Garth Brooks Says Hospital Lawsuit Is About Honoring His Mother
CLAREMORE, Oklahoma - Garth Brooks is suing Integris Hospital in Yukon saying it didn't own up to its part of a deal after Brooks donated half a million dollars.
For Garth Brooks, this lawsuit isn't about money, but about honoring his late mother's legacy, Collen Brooks, who lost her battle to cancer in 1999. He wants to do that by winning this lawsuit.
"Don't forget what this is all about. It's about my mom. It's about her honor," Brooks said.
Jury selection started Tuesday. When jurors walked in the court room, they were shocked to see – One, it was Garth Brooks. And two, to find out he was the one that brought forth the lawsuit.
"I just don't want to burn that bridge. You get one shot and one hometown, and I wanted it to be sweet, and it's just not going to turn out this way," Brooks said.
According to court documents, the country star made a half-million-dollar donation to Integris hospital in Yukon back in 2005.
"We gave [the money] in return for having my mom's name put on a women's center," Brooks said. "If you knew my mom, they called her ‘The First Lady of Yukon,' and she was all about young women who got a rough start—that was her life."
Brooks says in exchange for the money, the hospital promised it would name a building after his mother - Collen Brooks.
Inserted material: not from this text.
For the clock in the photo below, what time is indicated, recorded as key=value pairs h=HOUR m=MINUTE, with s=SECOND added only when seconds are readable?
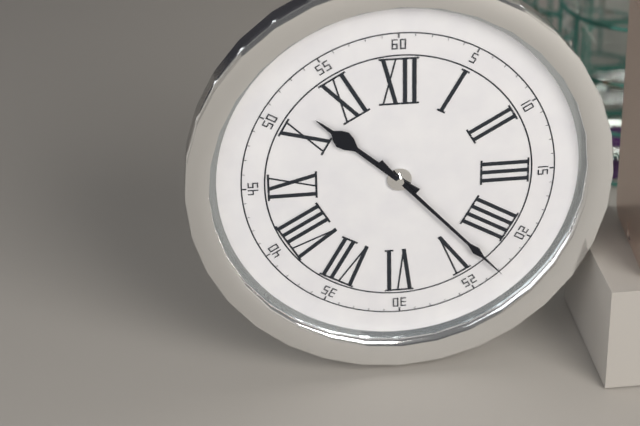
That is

He says he met with hospital administers over a two-year period and they showed him mock-ups of a building with his mother's name in neon lights, and said they would dedicate the building with a ribbon cutting ceremony.
"For three years, I've been taking this crap from them, and now in the next four days, I get to show that there's going to be a lot of character exposed in the next four days, and I'm looking forward to it unfortunately," Brooks said.
Integris says there was no formal agreement and the donation was made anonymously, with no strings attached.
"We certainly recognize the generous donation that we received, but we have lots of donors and we have responsibilities and requirements and follow guidelines," said Hardy Watkins, spokesman for Integris Hospital. "We offered a number of solutions, a number of ideas."
"They sure didn't seem to have any problem accepting the money. And the fact that it's still there, sitting there. They haven't spent it, and you know why they haven't spent it. I'm as clueless as everyone else seems to be," Brooks said.
Garth Brooks is expected to testify. Opening arguments will get underway Wednesday in Rogers County.
The trial could wrap up by the end of this week.